According to the Legislative Budget Board (LBB), HB 610 is not expected to have a significant fiscal impact on the state. While the bill may generate savings by limiting the severance payments that independent school districts can offer superintendents, these savings are projected to be minimal and insufficient to meaningfully affect overall state expenditures.
The bill does grant the Texas Education Agency the authority to reduce Foundation School Program funding for any district that exceeds the capped severance amount. However, such reductions are anticipated to be rare and of limited financial scope. As such, any administrative or enforcement costs associated with implementing the bill are presumed to be absorbable within existing agency resources.

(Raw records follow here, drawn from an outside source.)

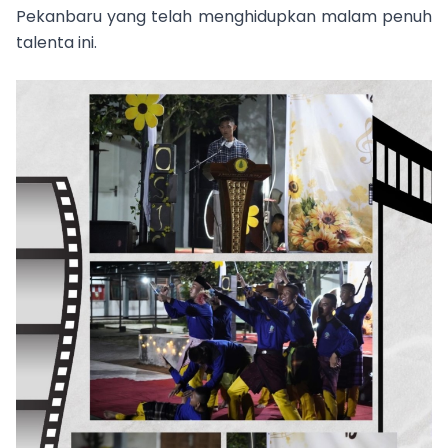
Pekanbaru yang telah menghidupkan malam penuh
talenta ini.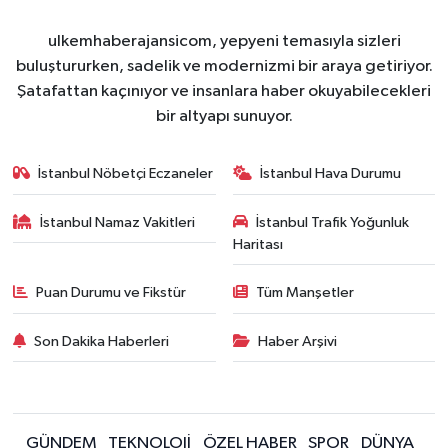
ulkemhaberajansicom, yepyeni temasıyla sizleri
buluştururken, sadelik ve modernizmi bir araya getiriyor.
Şatafattan kaçınıyor ve insanlara haber okuyabilecekleri
bir altyapı sunuyor.
İstanbul Nöbetçi Eczaneler
İstanbul Hava Durumu
İstanbul Namaz Vakitleri
İstanbul Trafik Yoğunluk
Haritası
Puan Durumu ve Fikstür
Tüm Manşetler
Son Dakika Haberleri
Haber Arşivi
GÜNDEM
TEKNOLOJİ
ÖZEL HABER
SPOR
DÜNYA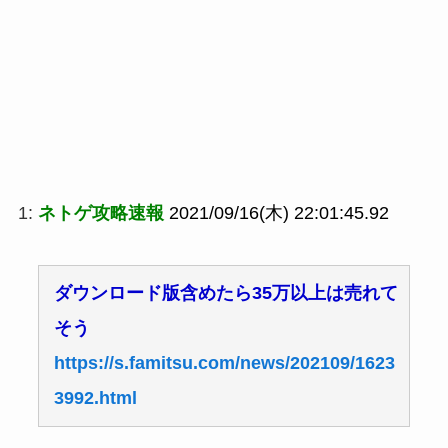
1:
ネトゲ攻略速報
2021/09/16(木) 22:01:45.92
ダウンロード版含めたら35万以上は売れて
そう
https://s.famitsu.com/news/202109/1623
3992.html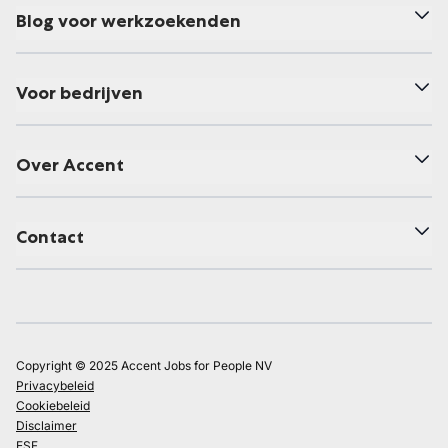
Blog voor werkzoekenden
Voor bedrijven
Over Accent
Contact
Copyright © 2025 Accent Jobs for People NV
Privacybeleid
Cookiebeleid
Disclaimer
ESF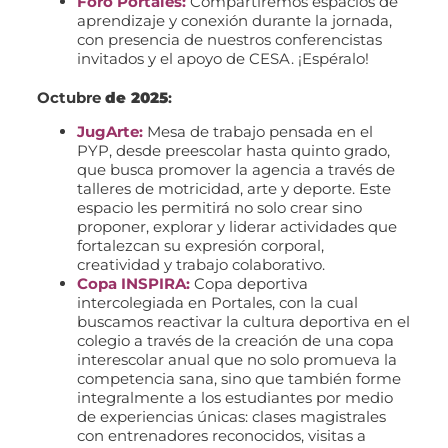
Foro Portales:
Compartiremos espacios de
aprendizaje y conexión durante la jornada,
con presencia de nuestros conferencistas
invitados y el apoyo de CESA. ¡Espéralo!
Octubre
de 2025
:
JugArte:
Mesa de trabajo pensada en el
PYP, desde preescolar hasta quinto grado,
que busca promover la agencia a través de
talleres de motricidad, arte y deporte. Este
espacio les permitirá no solo crear sino
proponer, explorar y liderar actividades que
fortalezcan su expresión corporal,
creatividad y trabajo colaborativo.
Copa INSPIRA:
Copa deportiva
intercolegiada en Portales, con la cual
buscamos reactivar la cultura deportiva en el
colegio a través de la creación de una copa
interescolar anual que no solo promueva la
competencia sana, sino que también forme
integralmente a los estudiantes por medio
de experiencias únicas: clases magistrales
con entrenadores reconocidos, visitas a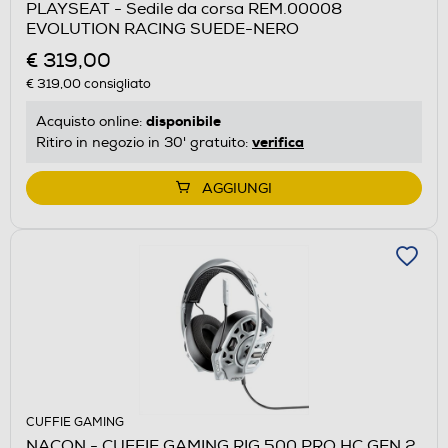
PLAYSEAT - Sedile da corsa REM.00008
EVOLUTION RACING SUEDE-NERO
€ 319,00
€ 319,00
consigliato
disponibile
Acquisto online:
verifica
Ritiro in negozio in 30' gratuito:
AGGIUNGI
CUFFIE GAMING
NACON - CUFFIE GAMING RIG 500 PRO HC GEN 2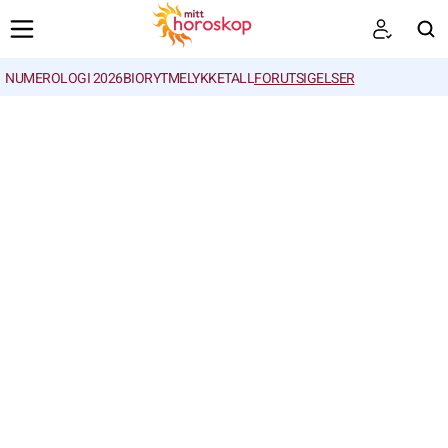
NUMEROLOGI 2026
BIORYTME
LYKKETALL
FORUTSIGELSER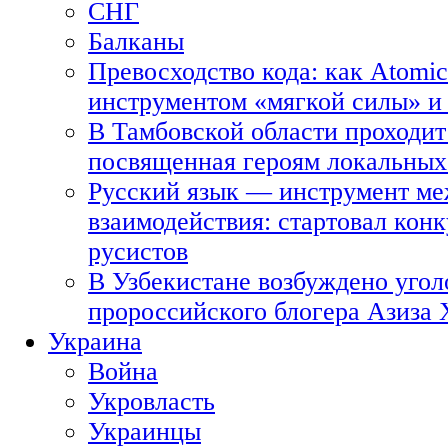
СНГ
Балканы
Превосходство кода: как Atomic
инструментом «мягкой силы» и 
В Тамбовской области проходит
посвященная героям локальных
Русский язык — инструмент ме
взаимодействия: стартовал кон
русистов
В Узбекистане возбуждено угол
пророссийского блогера Азиза
Украина
Война
Укровласть
Украинцы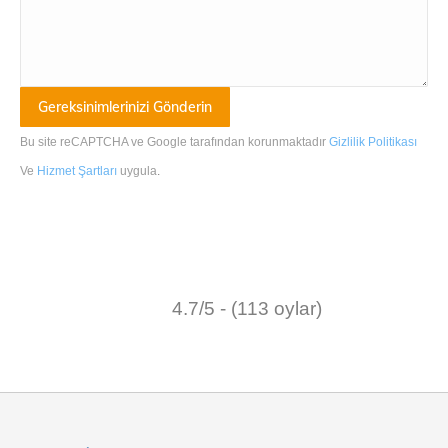
Bu site reCAPTCHA ve Google tarafından korunmaktadır
Gizlilik Politikası
Ve
Hizmet Şartları
uygula
.
4.7/5 - (113 oylar)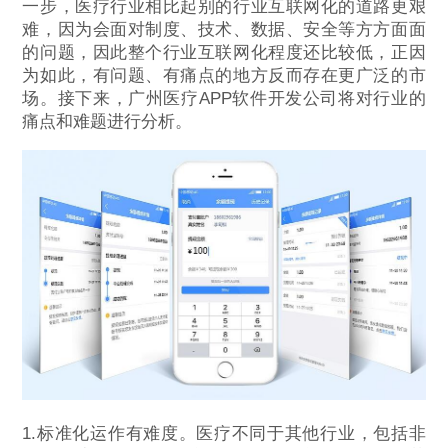
一步，医疗行业相比起别的行业互联网化的道路更艰
难，因为会面对制度、技术、数据、安全等方方面面
的问题，因此整个行业互联网化程度还比较低，正因
为如此，有问题、有痛点的地方反而存在更广泛的市
场。接下来，广州医疗APP软件开发公司将对行业的
痛点和难题进行分析。
1.标准化运作有难度。医疗不同于其他行业，包括非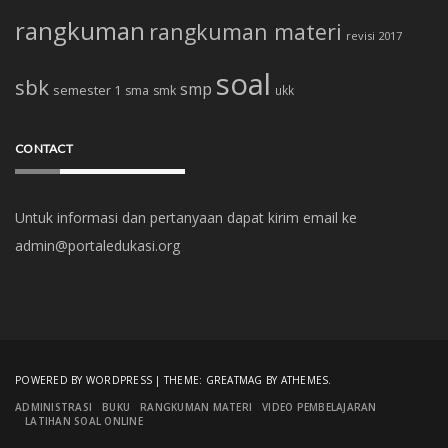
rangkuman
rangkuman materi
revisi 2017
soal
sbk
smp
semester 1
sma
smk
ukk
CONTACT
Untuk informasi dan pertanyaan dapat kirim email ke
admin@portaledukasi.org
POWERED BY WORDPRESS
|
THEME:
GREATMAG
BY ATHEMES.
ADMINISTRASI
BUKU
RANGKUMAN MATERI
VIDEO PEMBELAJARAN
LATIHAN SOAL ONLINE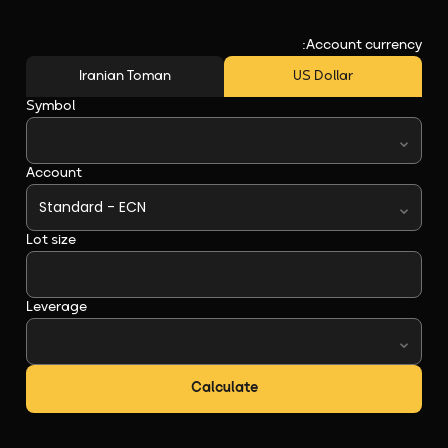
Account currency:
Iranian Toman
US Dollar
Symbol
Account
Lot size
Leverage
Calculate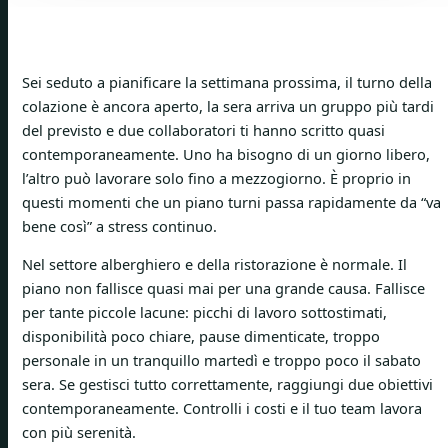
Sei seduto a pianificare la settimana prossima, il turno della
colazione è ancora aperto, la sera arriva un gruppo più tardi
del previsto e due collaboratori ti hanno scritto quasi
contemporaneamente. Uno ha bisogno di un giorno libero,
l’altro può lavorare solo fino a mezzogiorno. È proprio in
questi momenti che un piano turni passa rapidamente da “va
bene così” a stress continuo.
Nel settore alberghiero e della ristorazione è normale. Il
piano non fallisce quasi mai per una grande causa. Fallisce
per tante piccole lacune: picchi di lavoro sottostimati,
disponibilità poco chiare, pause dimenticate, troppo
personale in un tranquillo martedì e troppo poco il sabato
sera. Se gestisci tutto correttamente, raggiungi due obiettivi
contemporaneamente. Controlli i costi e il tuo team lavora
con più serenità.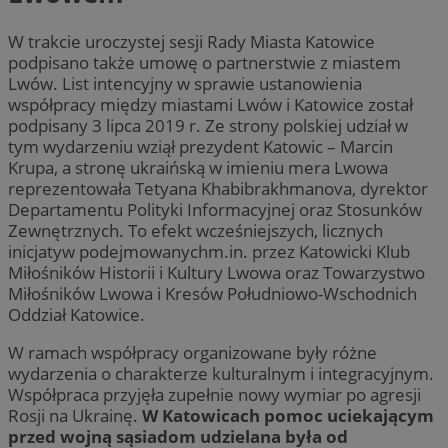
W trakcie uroczystej sesji Rady Miasta Katowice
podpisano także umowę o partnerstwie z miastem
Lwów. List intencyjny w sprawie ustanowienia
współpracy między miastami Lwów i Katowice został
podpisany 3 lipca 2019 r. Ze strony polskiej udział w
tym wydarzeniu wziął prezydent Katowic – Marcin
Krupa, a stronę ukraińską w imieniu mera Lwowa
reprezentowała Tetyana Khabibrakhmanova, dyrektor
Departamentu Polityki Informacyjnej oraz Stosunków
Zewnętrznych. To efekt wcześniejszych, licznych
inicjatyw podejmowanychm.in. przez Katowicki Klub
Miłośników Historii i Kultury Lwowa oraz Towarzystwo
Miłośników Lwowa i Kresów Południowo-Wschodnich
Oddział Katowice.
W ramach współpracy organizowane były różne
wydarzenia o charakterze kulturalnym i integracyjnym.
Współpraca przyjęła zupełnie nowy wymiar po agresji
Rosji na Ukrainę.
W Katowicach pomoc uciekającym
przed wojną sąsiadom udzielana była od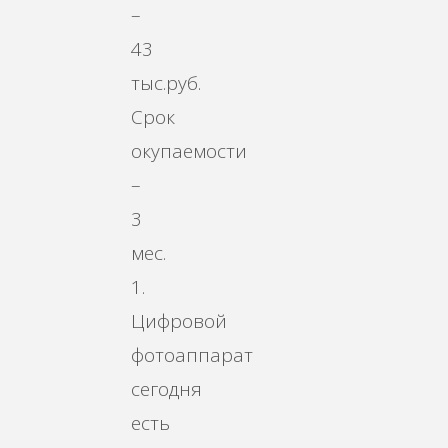
–
43
тыс.руб.
Срок
окупаемости
–
3
мес.
1.
Цифровой
фотоаппарат
сегодня
есть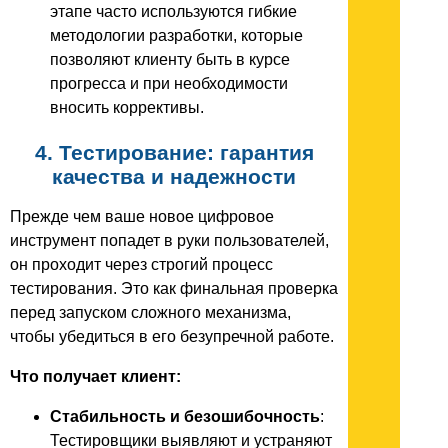
этапе часто используются гибкие
методологии разработки, которые
позволяют клиенту быть в курсе
прогресса и при необходимости
вносить коррективы.
4. Тестирование: гарантия
качества и надежности
Прежде чем ваше новое цифровое
инструмент попадет в руки пользователей,
он проходит через строгий процесс
тестирования. Это как финальная проверка
перед запуском сложного механизма,
чтобы убедиться в его безупречной работе.
Что получает клиент:
Стабильность и безошибочность
:
Тестировщики выявляют и устраняют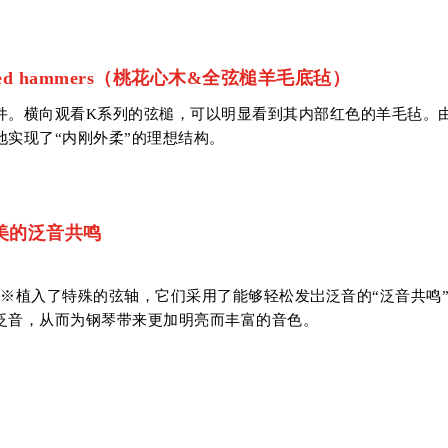
er felted hammers（桃花心木&全弦槌羊毛底毡）
件。横向观看K系列的弦槌，可以明显看到其内部红色的羊毛毡。
实现了“内刚外柔”的理想结构。
柔美的泛音共鸣
前弦区※植入了特殊的弦轴，它们采用了能够轻松发岀泛音的“泛音共鸣
泛音，从而为钢琴带来更加明亮而丰富的音色。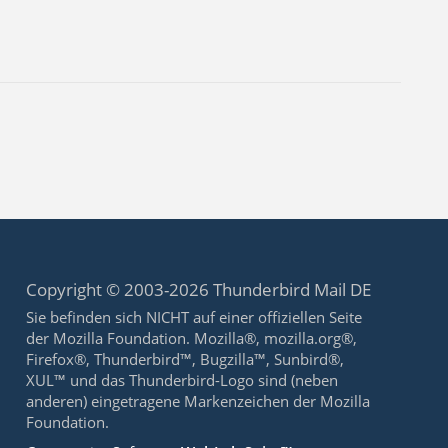
Copyright © 2003-2026 Thunderbird Mail DE
Sie befinden sich NICHT auf einer offiziellen Seite
der Mozilla Foundation. Mozilla®, mozilla.org®,
Firefox®, Thunderbird™, Bugzilla™, Sunbird®,
XUL™ und das Thunderbird-Logo sind (neben
anderen) eingetragene Markenzeichen der Mozilla
Foundation.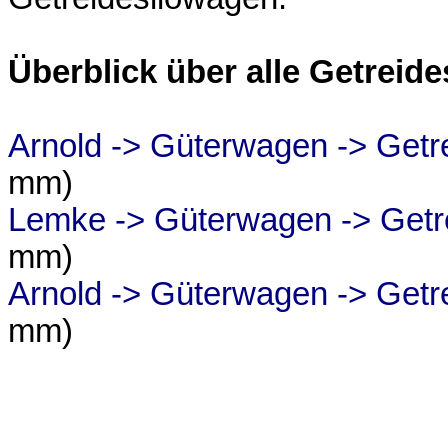
Überblick über alle Getreid
Arnold -> Güterwagen -> Getr
mm)
Lemke -> Güterwagen -> Getre
mm)
Arnold -> Güterwagen -> Getr
mm)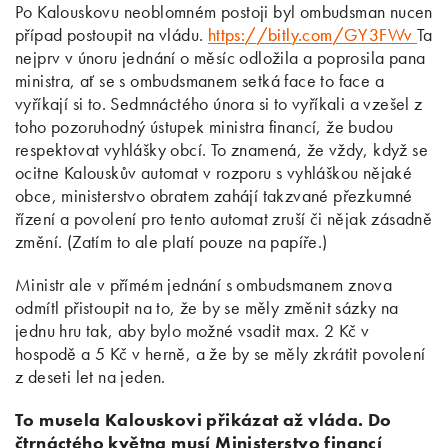
Po Kalouskovu neoblomném postoji byl ombudsman nucen
případ postoupit na vládu.
https://bitly.com/GY3FWv
Ta
nejprv v únoru jednání o měsíc odložila a poprosila pana
ministra, ať se s ombudsmanem setká face to face a
vyříkají si to. Sedmnáctého února si to vyříkali a vzešel z
toho pozoruhodný ústupek ministra financí, že budou
respektovat vyhlášky obcí. To znamená, že vždy, když se
ocitne Kalouskův automat v rozporu s vyhláškou nějaké
obce, ministerstvo obratem zahájí takzvané přezkumné
řízení a povolení pro tento automat zruší či nějak zásadně
změní. (Zatím to ale platí pouze na papíře.)
Ministr ale v přímém jednání s ombudsmanem znova
odmítl přistoupit na to, že by se měly změnit sázky na
jednu hru tak, aby bylo možné vsadit max. 2 Kč v
hospodě a 5 Kč v herně, a že by se měly zkrátit povolení
z deseti let na jeden.
To musela Kalouskovi přikázat až vláda. Do
čtrnáctého května musí Ministerstvo financí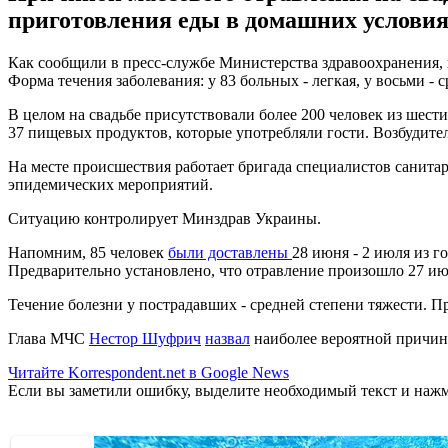
приготовления еды в домашних условиях
Как сообщили в пресс-службе Министерства здравоохранения,
Форма течения заболевания: у 83 больных - легкая, у восьми - 
В целом на свадьбе присутствовали более 200 человек из шес
37 пищевых продуктов, которые употребляли гости. Возбудите
На месте происшествия работает бригада специалистов санита
эпидемических мероприятий.
Ситуацию контролирует Минздрав Украины.
Напомним, 85 человек
были доставлены
28 июня - 2 июля из г
Предварительно установлено, что отравление произошло 27 ию
Течение болезни у пострадавших - средней степени тяжести. Пр
Глава МЧС
Нестор Шуфрич
назвал
наиболее вероятной причин
Читайте Korrespondent.net в Google News
Если вы заметили ошибку, выделите необходимый текст и нажми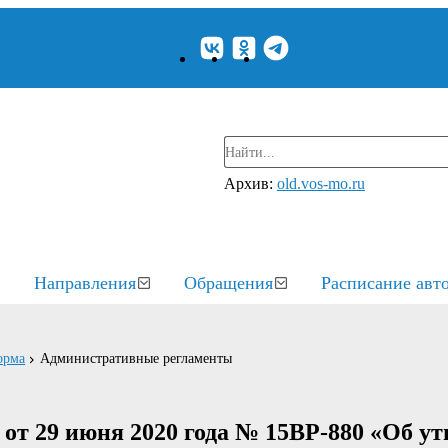
Архив:
old.vos-mo.ru
Направления
Обращения
Расписание авт
орма
Административные регламенты
т 29 июня 2020 года № 15ВР-880 «Об у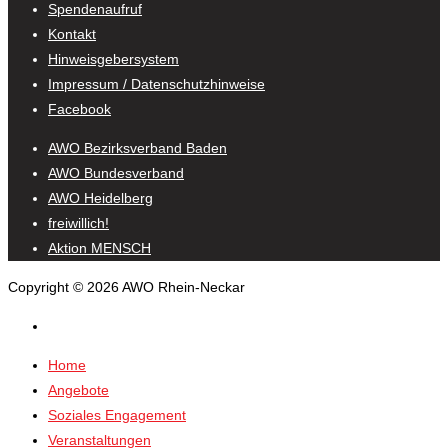
Spendenaufruf
Kontakt
Hinweisgebersystem
Impressum / Datenschutzhinweise
Facebook
AWO Bezirksverband Baden
AWO Bundesverband
AWO Heidelberg
freiwillich!
Aktion MENSCH
Copyright © 2026 AWO Rhein-Neckar
Home
Angebote
Soziales Engagement
Veranstaltungen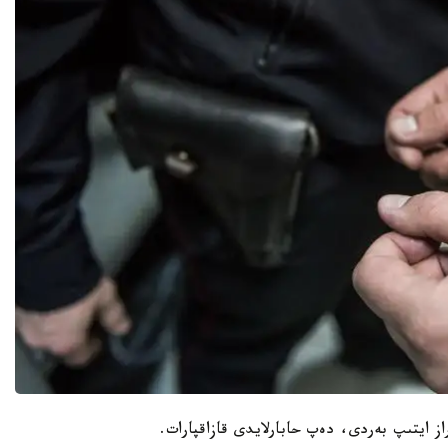
ز ايتىپ بەردى، دەپ حابارلايدى قازاقپارات.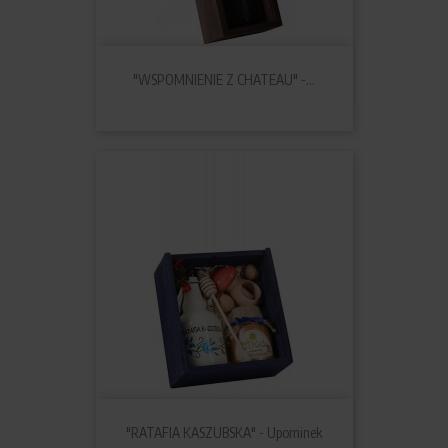
"WSPOMNIENIE Z CHATEAU" -...
"RATAFIA KASZUBSKA" - Upominek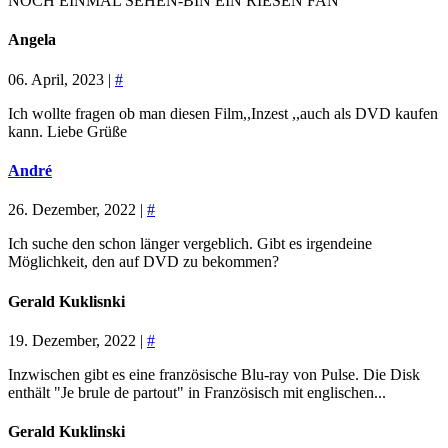
NOCH EINMAL SEHEN-BIN EIN RIESEN FAN
Angela
06. April, 2023 |
#
Ich wollte fragen ob man diesen Film,,Inzest ,,auch als DVD kaufen
kann. Liebe Grüße
André
26. Dezember, 2022 |
#
Ich suche den schon länger vergeblich. Gibt es irgendeine
Möglichkeit, den auf DVD zu bekommen?
Gerald Kuklisnki
19. Dezember, 2022 |
#
Inzwischen gibt es eine französische Blu-ray von Pulse. Die Disk
enthält "Je brule de partout" in Französisch mit englischen...
Gerald Kuklinski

Similarly, no significant fiscal impact is expected at the local level. Most school districts are unlikely to incur additional costs as a result of this legislation. Instead, the bill may encourage more fiscally prudent contract negotiations between school boards and superintendents, potentially avoiding large severance payouts without creating new financial burdens on local governments.
HB 610 is a prudent, narrowly tailored reform that promotes fiscal responsibility and accountability in Texas public education governance. The bill amends current law to cap severance payments to superintendents at no more than six months of salary and benefits, replacing the current one-year limit. If a school board violates this cap, the Texas Education Agency is authorized to reduce the district’s Foundation School Program funding by the excess amount. This policy ensures that taxpayer funds intended for classroom instruction are not misused for excessive administrative payouts.
Importantly, HB 610 does not grow the size or scope of government. It relies on the existing enforcement authority of the TEA and does not create any new regulatory bodies, positions, or administrative burdens. The bill also does not increase taxes or impose new costs on school districts. Rather, it is expected to help prevent unnecessary financial outlays, potentially saving districts—and ultimately taxpayers—millions of dollars in the long run.
The bill also steers clear of increasing the regulatory burden on individuals or private businesses. It solely addresses how public school boards manage severance packages for superintendents. There are no new mandates or compliance requirements placed on the private sector or the general public. School districts remain free to negotiate employment contracts as long as they adhere to the six-month severance limit.
HB 610 aligns well with the core principles of limited government, fiscal stewardship, and personal accountability. It addresses documented concerns over costly and prolonged superintendent contract terminations without expanding bureaucracy or creating legal complexity. For these reasons, Texas Policy Research recommends that lawmakers vote YES on HB 610.